Permis suspendu sans infraction : la nouvelle mesure choc contre la drogue
Une mesure controversée pour lutter contre la consommation de stupéfiants
L’Assemblée nationale a adopté jeudi un amendement permettant aux préfets de suspendre le permis de conduire d’une personne en cas d’usage répété de stupéfiants, même si cette personne n’a commis aucune infraction routière. Cette initiative s’inscrit dans le cadre du projet de loi « Ripost », axé sur la sécurité quotidienne.
Selon cet amendement, lorsqu’une personne est reconnue coupable d’un usage fréquent de drogues, le préfet peut suspendre son permis de manière provisoire.
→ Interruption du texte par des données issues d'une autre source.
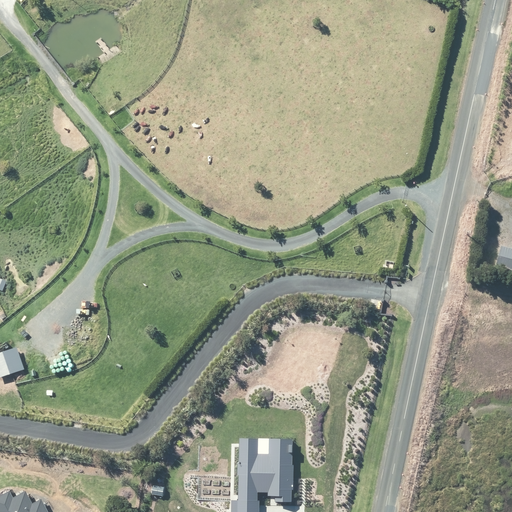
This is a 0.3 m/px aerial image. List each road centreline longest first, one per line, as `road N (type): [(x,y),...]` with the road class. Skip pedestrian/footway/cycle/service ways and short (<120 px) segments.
road 1 (residential): [(428,299),(280,287),(233,321),(136,438),(110,443),(0,424)]
road 2 (unclassified): [(493,0),(428,299)]
road 3 (unclassified): [(428,299),(382,511)]
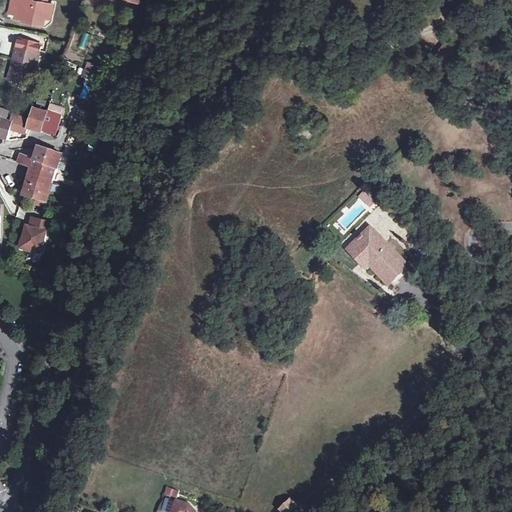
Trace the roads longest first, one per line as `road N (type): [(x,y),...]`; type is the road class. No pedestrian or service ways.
road 1 (unclassified): [(158,0),(79,223),(25,474),(8,511)]
road 2 (residential): [(308,511),(396,440),(467,350),(484,288),(474,233),(511,225)]
road 3 (track): [(511,134),(385,35)]
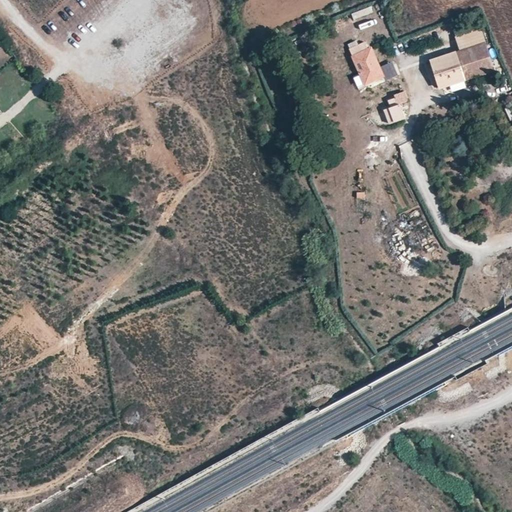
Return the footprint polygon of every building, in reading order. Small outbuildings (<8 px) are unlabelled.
[(494,69),(481,29),(456,37),(460,51),(429,60),(440,86),(494,69)] [(353,56),(365,83),(382,75),(370,48),(353,56)] [(356,74),(352,76),(360,91),(364,89),(356,74)] [(396,104),(408,102),(407,93),(395,94),(396,104)] [(386,110),(391,121),(404,115),(399,104),(386,110)] [(460,164),(483,183),(491,174),(488,172),(501,157),(486,145),(481,151),(475,146),(460,164)] [(364,207),(365,192),(357,192),(356,206),(364,207)]
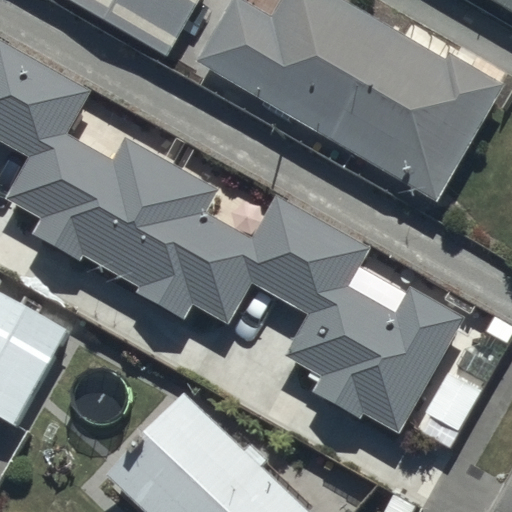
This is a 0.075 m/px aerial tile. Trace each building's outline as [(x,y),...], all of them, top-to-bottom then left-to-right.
[(86,0),(165,46),(192,0),(86,0)] [(259,0),(237,0),(204,62),(442,191),(503,79),(356,0),(284,0),(279,11),(259,0)] [(0,130),(44,154),(21,196),(55,215),(44,234),(77,252),(83,241),(150,278),(145,288),(183,309),(192,294),(227,313),(250,272),(325,312),(302,354),(341,375),(333,391),(361,407),(364,401),(397,419),(449,324),(410,303),(397,327),(336,294),(361,248),(286,207),(260,254),(199,221),(212,197),(131,153),(121,172),(53,135),(73,99),(0,58),(0,130)] [(0,281),(0,404),(15,413),(67,318),(0,281)] [(318,511),(194,394),(119,473),(159,511),(318,511)]
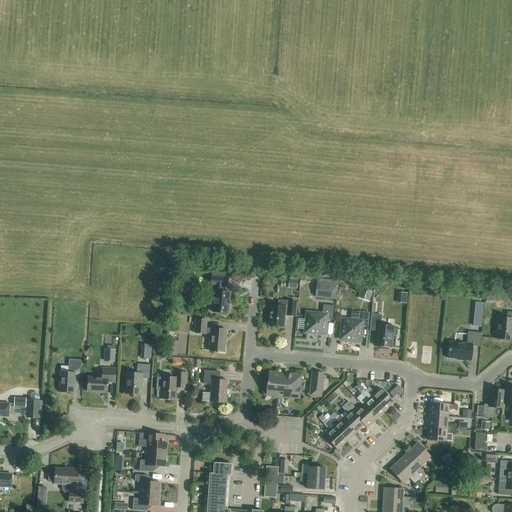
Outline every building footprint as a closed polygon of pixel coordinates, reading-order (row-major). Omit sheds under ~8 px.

La mesure vise à empêcher ces individus de prendre le volant, afin de mieux protéger les usagers de la route. Le ministre de l’Intérieur, Laurent Nuñez, a justifié cette démarche en rappelant que 3 515 personnes sont mortes en 2025 sur les routes françaises, où les drogues étaient impliquées dans 11% des cas.
La suspension pourrait durer jusqu’à six mois, et elle serait prononcée à titre provisoire en attendant une décision de justice. La mesure ne nécessiterait pas une condamnation préalable pour conduire sous influence, mais serait une action préventive.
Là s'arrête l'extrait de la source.